- Date: February 1, 2014
- Site: Hollywood & Highland Ray Dolby Ballroom

Highlights
- Cinematography in Theatrical Releases: Gravity

= 2013 American Society of Cinematographers Awards =

Annual US film and television awards

The 28th American Society of Cinematographers Awards were held on February 1, 2014, at the Hollywood & Highland Ray Dolby Ballroom, honoring the best cinematographers of film and television in 2013.

The film nominees were announced on January 8, 2014. A three-way tie boosted the number of film nominees to seven. Sean Bobbitt, Philippe Le Sourd, and Phedon Papamichael received their first nominations in the film category (though Papamichael has received prior nominations for his TV work).

This year also marked the inaugural Spotlight Award "to recognize outstanding cinematography in features and documentaries typically screened at film festivals, internationally or in limited theatrical release". The nominees were announced on January 14, 2014.

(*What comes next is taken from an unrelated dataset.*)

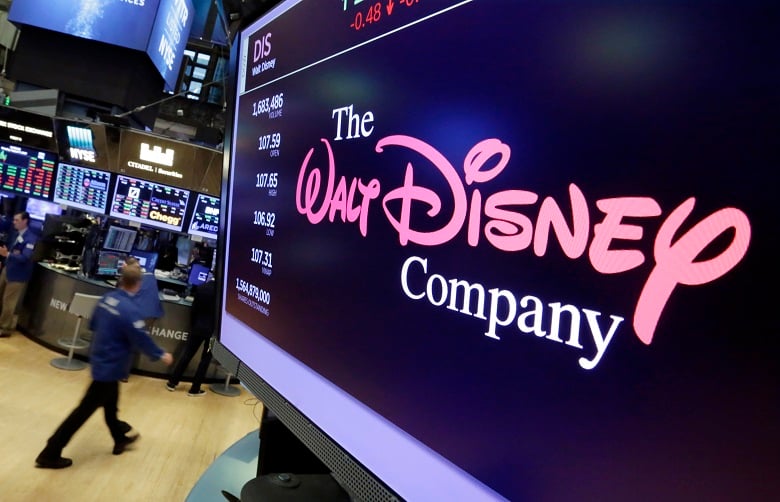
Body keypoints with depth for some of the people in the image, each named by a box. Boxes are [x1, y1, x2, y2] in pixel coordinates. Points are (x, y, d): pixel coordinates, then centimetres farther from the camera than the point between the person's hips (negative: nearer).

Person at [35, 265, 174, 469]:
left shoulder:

With his third win in the film cinematography category, Emmanuel Lubezki joined Roger Deakins and Conrad L. Hall as the only cinematographers to have won the award more than twice.

==Winners and nominees==

===Board of Directors Award===
- awarded to writer-director-producer John Wells.

===Film===

====Outstanding Achievement in Cinematography in Theatrical Release====
- Emmanuel Lubezki, ASC, AMC – Gravity
  - Barry Ackroyd, BSC – Captain Phillips
  - Sean Bobbitt, BSC – 12 Years a Slave
  - Roger Deakins, ASC, BSC – Prisoners
  - Bruno Delbonnel, ASC, AFC – Inside Llewyn Davis
  - Philippe Le Sourd – The Grandmaster
  - Phedon Papamichael, ASC – Nebraska

====Spotlight Award====
- Łukasz Żal and Ryszard Lenczewski – Ida
  - Mark Lee Ping Bin – Renoir
  - Camille Cottagnoud – Winter Nomads

===Television===

====Outstanding Achievement in Cinematography in One-Hour Episodic Television Series====
- Jonathan Freeman, ASC – Game of Thrones (Episode: "Valar Dohaeris") (HBO)
  - Steven Bernstein, ASC – Magic City (Episode: "The Sins of the Father") (Starz)
  - David Franco – Boardwalk Empire (Episode: "Erlkönig") (HBO)
  - Pierre Gill, CSC – The Borgias (Episode: "The Purge") (Showtime)
  - David Greene, CSC – Beauty and the Beast (Episode: "Tough Love") (The CW)
  - Anette Haellmigk – Game of Thrones (Episode: "Kissed by Fire") (HBO)
  - Kramer Morgenthau, ASC – Sleepy Hollow (Episode: "Pilot") (Fox)
  - Ousama Rawi, BSC, CSC – Dracula (Episode: "The Blood Is the Life") (NBC)

====Outstanding Achievement in Cinematography in Half-Hour Episodic Series====
- Blake McClure – Drunk History (Episode: "Detroit") (Comedy Central)
  - Peter Levy, ASC, ACS – House of Lies (Episode: "The Runner Stumbles") (Showtime)
  - Matthew J. Lloyd, CSC – Alpha House (Episode: "Pilot") (Amazon)

====Outstanding Achievement in Cinematography in Television Movie/Miniseries====
- Jeremy Benning, CSC – Killing Lincoln (National Geographic)
  - David Luther – The White Queen (Episode: "War at First Hand") (Starz)
  - Ashley Rowe, BSC – Dancing on the Edge (Episode: "Episode 1.1") (Starz)

===Other awards===
- ASC International Award: Eduardo Serra
- Bud Stone Award of Distinction: Beverly Wood
- Career Achievement in Television: Richard M. Rawlings Jr.